Third version of the mining charter
The department of mineral resources has gazetted the guidelines underpinning the recently released third version of the mining charter.
After the fiasco of the June 2017 charter, which was gazetted and subsequently suspended by then-mineral resources minister Mosebenzi Zwane, the latest version of the charter, negotiated by incumbent minister Gwede Mantashe, has secured the backing of the Minerals Council SA.
The council had challenged the Zwane charter in court.
After Cyril Ramaphosa replaced Jacob Zuma as president in February and appointed Mantashe as mineral resources minister, the council dropped its legal challenge in favour of talks with the new minister.

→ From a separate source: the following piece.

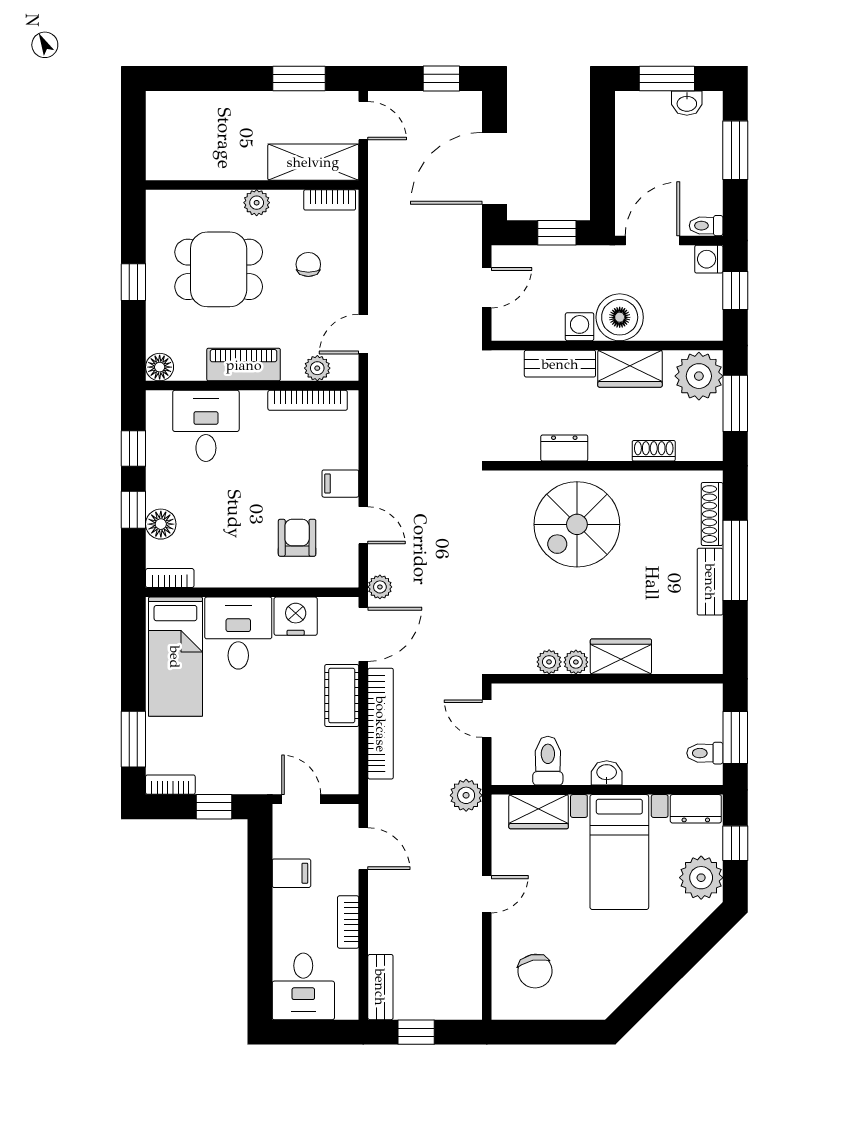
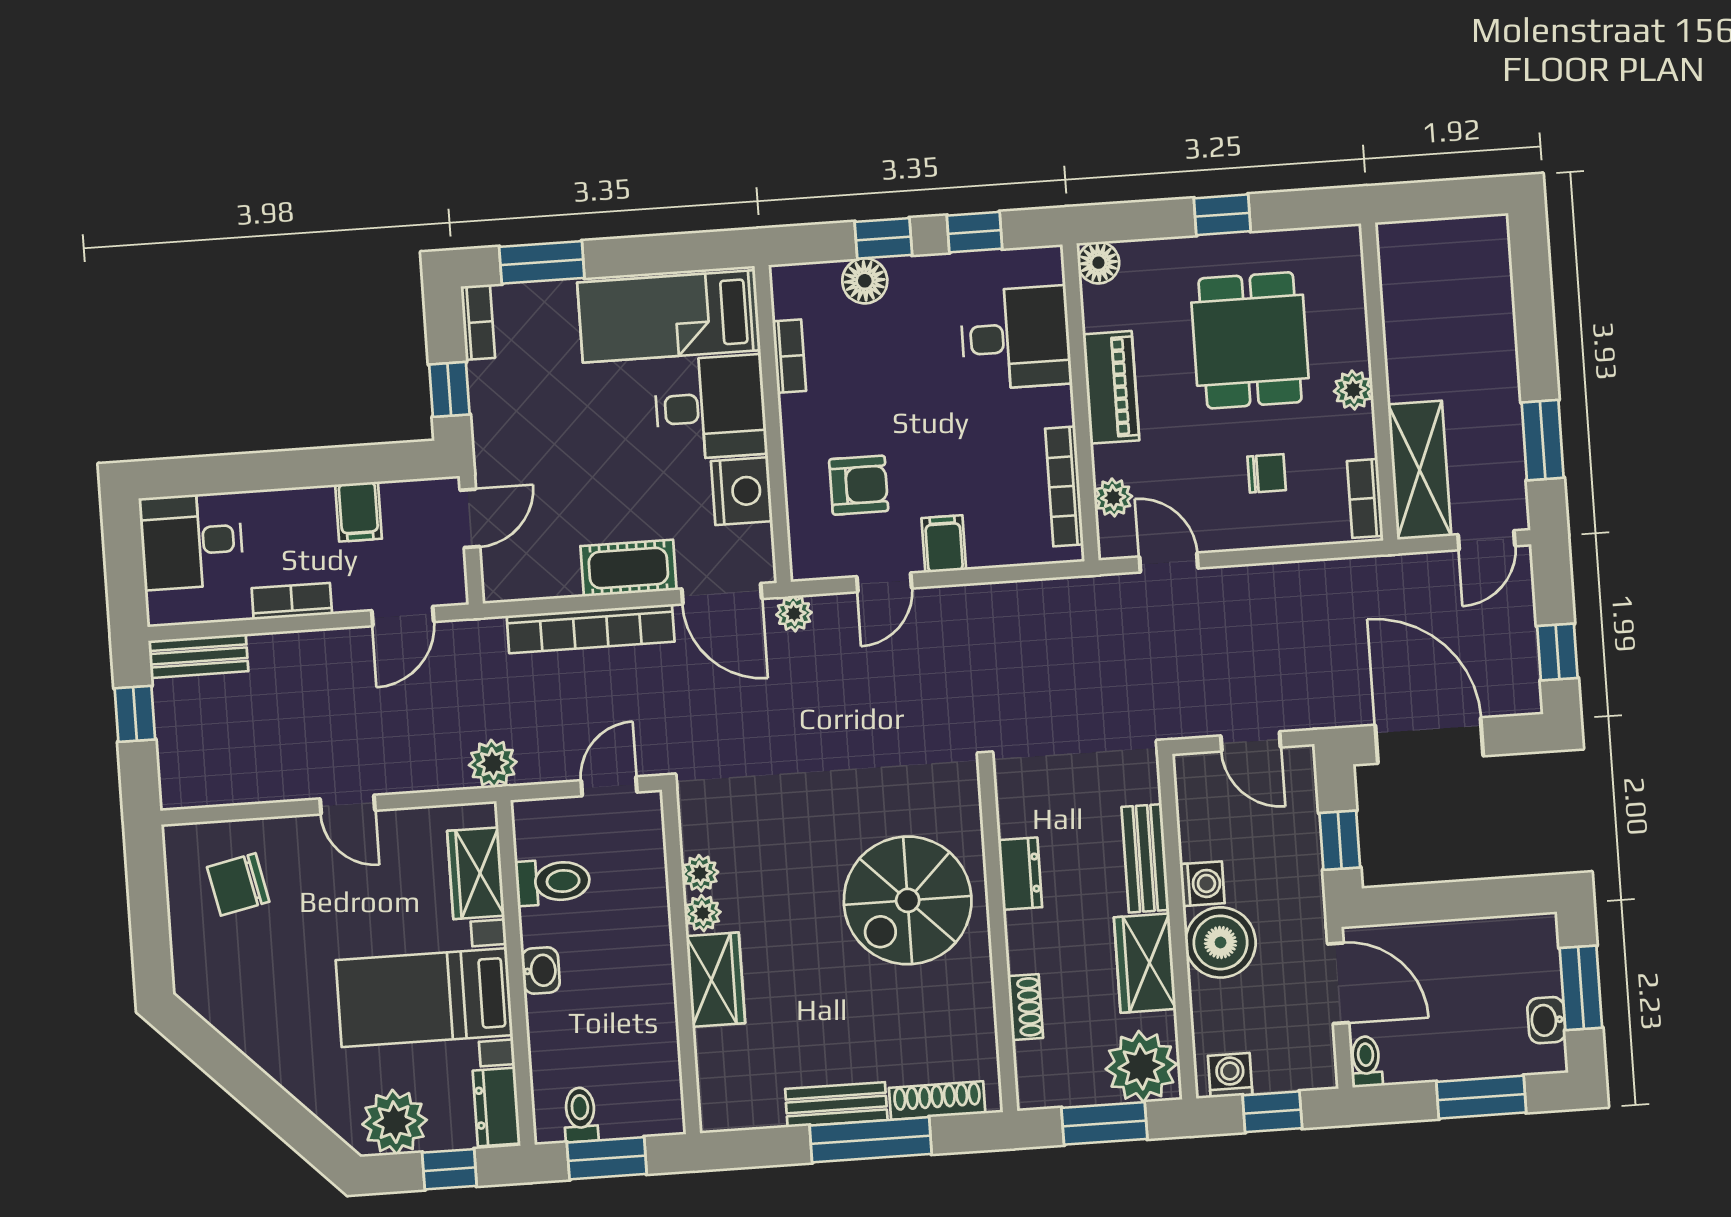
washing machine: (709, 259) -> (1230, 1075), moved
spiral stairs: (577, 524) -> (908, 900), turned -90
bookcase: (170, 578) -> (789, 356), moved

While executives say the new iteration of the third charter, which was gazetted in September, is imperfect, it is much better than Zwane’s version and one with which they can work.
Unlike the first two versions of the charter – which first came into effect in 2004 and laid out obligations mining companies had to meet on the racial transformation of their businesses to qualify for mining and exploration rights – the new charter has a detailed set of guidelines.
Mantashe has made regulatory certainty one of his mantras and the guidelines are intended to provide this in the implementation and measurement of compliance with the charter.
The 54-page document outlines, in painstaking detail, including formulas and tables, the requirements on mineral rights holders.
The charter compels the “mining industry to implement the following elements: ownership; mineral beneficiation; procurement; supplier and enterprise development; human resources development; mine community development; employment equity; principles for housing and living conditions standards”.